Un petit tas de déchets verts, qui va servir d'amendement pour le sol. Ce sont les vers de terre qui vont se régaler.

La plantation

– Date : février 2021
– 3 unités par m²
– 30 essences endogènes parmi lesquelles : (grands arbres : érable champêtre, frêne commun, charme commun, chêne pédonculé ; arbrisseaux : cognassier, cerisier de Sainte-Lucie, cormier, sureau noir ; arbustes : fusain d’Europe, viorne lantane, rosier des chiens, cornouiller sanguin. Liste non exhaustive)

Entretien

5 passages la première année et 2 la seconde, pour l’arrosage et le désherbage, pour des conditions climatiques qualifiées de « classiques »

Évolution

Les premiers résultats ont été visibles dès le premier trimestre. Au premier printemps, la hauteur moyenne des plants était d’1,2 m, avec des émergences à 1,8m.

 

Aujourd’hui, après 16 mois de vie, les émergences de la micro-forêt de Pessac atteignent près de 3m.

Il est intéressant de mettre ces résultats en perspective avec ceux de 2 autres micro-forêts sur lesquelles Rémi Salles et Victor Moreaud ont travaillé. La micro-forêt de Cormeil Figeac et la micro-forêt du parc Bühler, plantée dans le cadre de la 1ère saison de plantation à Bordeaux. Ces projets ont été l’occasion de développer une réflexion sur le travail de sol, pour laquelle différentes approches ont été testées.

Dans les 2 cas, le sol a été travaillé de la même manière, avec une aération sans mélange des horizons. C’est au niveau des amendements que les 3 micro-forêts se distinguent. A Cormeil-Figeac, il n’y a pas eu d’amendement ; A Bühler, du compost a été ajouté, mais sans amendement par déchets verts et sans période de maturation.

En comparaison, la hauteur moyenne de ces 2 micro-forêts se situe autour de 0,7 m au 1er printemps (1,2m pour la micro-forêt de Pessac). Au second printemps, elle est de 1,3m (1,9m à Bühler). Les émergences atteignent 2,5m à Bühler et 2m à Cormeil-Figeac.

L’observation de ces résultats, encourageants, sera pleinement appréciée sur le long terme. De même que les questions qui ont été discutées lors de la journée du 24 juin en appelleront d’autres sur le temps long.
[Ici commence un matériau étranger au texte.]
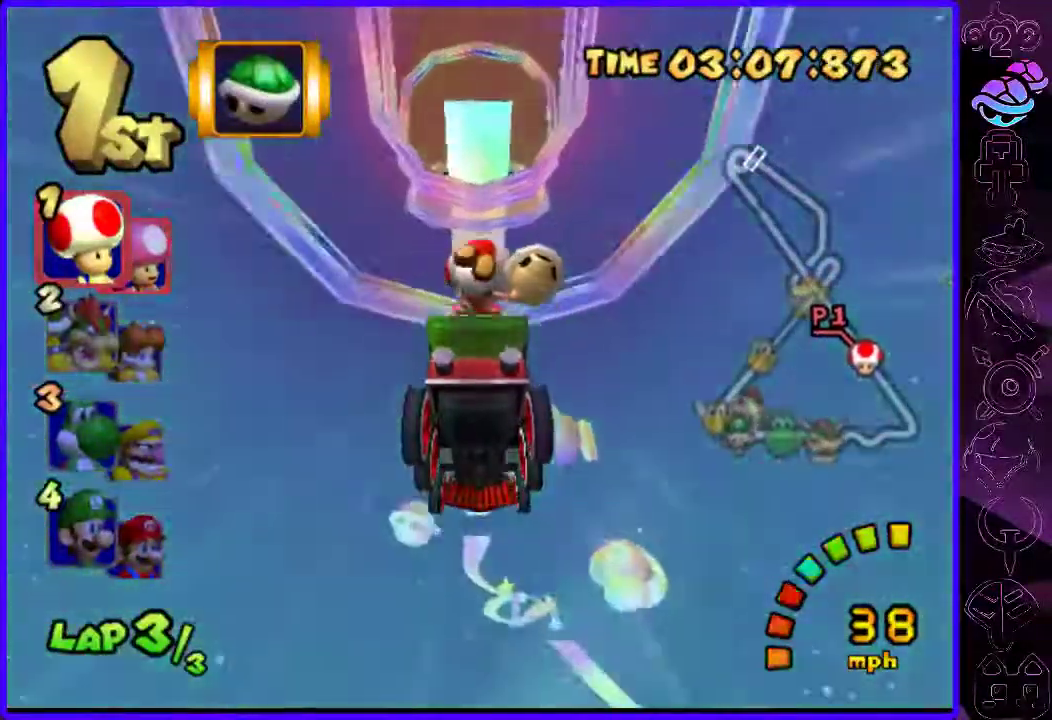
{"dt_ms": 500, "buttons": ["B"], "left_stick": "center", "right_stick": "center", "events": [[40, "left_stick", "center"]]}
Si la multiplication des projets labélisés « micro-forêt » interroge, elle fait surtout partie d’un dialogue sur les approches de renaturation de nos lieux de vie. Et à l’heure de nous demander à quoi ressembleront nos villes demain, l’initiative se révèle déjà un terrain fertile aux idées.
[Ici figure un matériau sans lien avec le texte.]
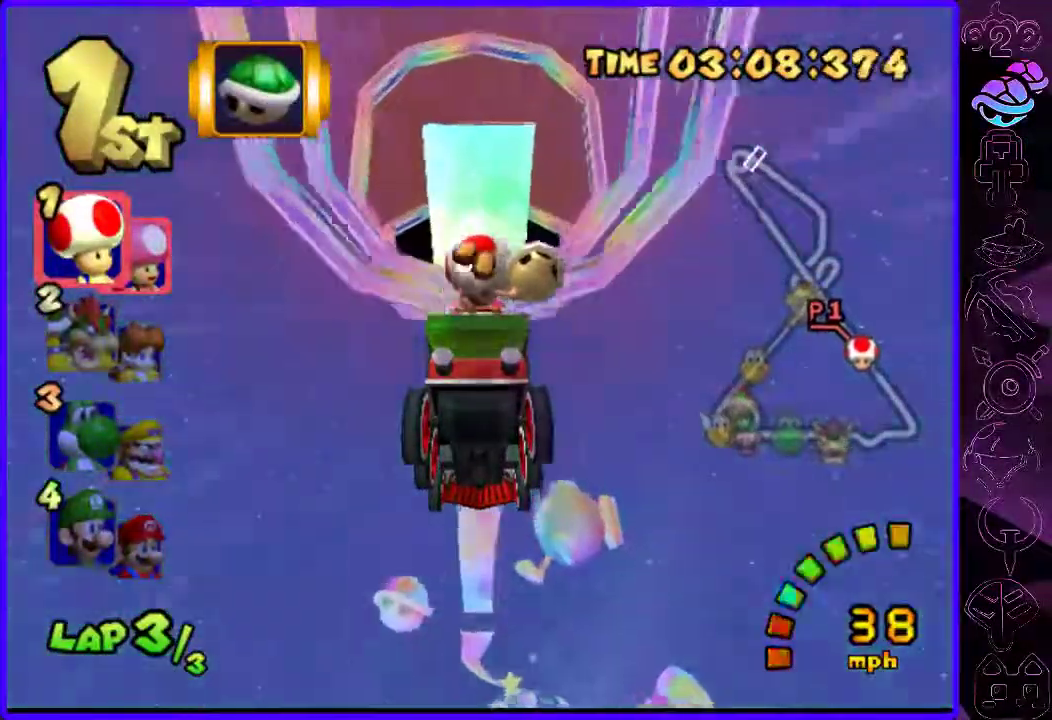
{"dt_ms": 500, "buttons": ["B"], "left_stick": "center", "right_stick": "center", "events": []}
Tableau de densité Cormeil Figeac

Forêt Miyawaki à la plantation
- 3 plants/ m²
- 5 plants/m²

30 000 plants/ha
50 000 plants/ha
Chênaie par semi :
- fourré éclaircie 5-10 ans
- gaulis 10-25 ans
- perchis 25-75 ans
- jeune futaie
- futaie à maturité
100 000 glands/ha
50 000 arbres/ha
10 000
1 000
500
100

Le tableau ci-contre met en évidence le fonctionnement de la micro-forêt, qui reproduit le cycle de régénération naturelle d’une forêt. Avec une chênaie plantée en semis, 100 000 glands aboutissent à une centaine de pieds à maturité. En comparaison, la plantation de la micro-forêt, sur une base de 3 plants/m², vient en une dizaine d’années reproduire ce processus naturel, avec des pertes qui  viennent nourrir la croissance des autres pieds.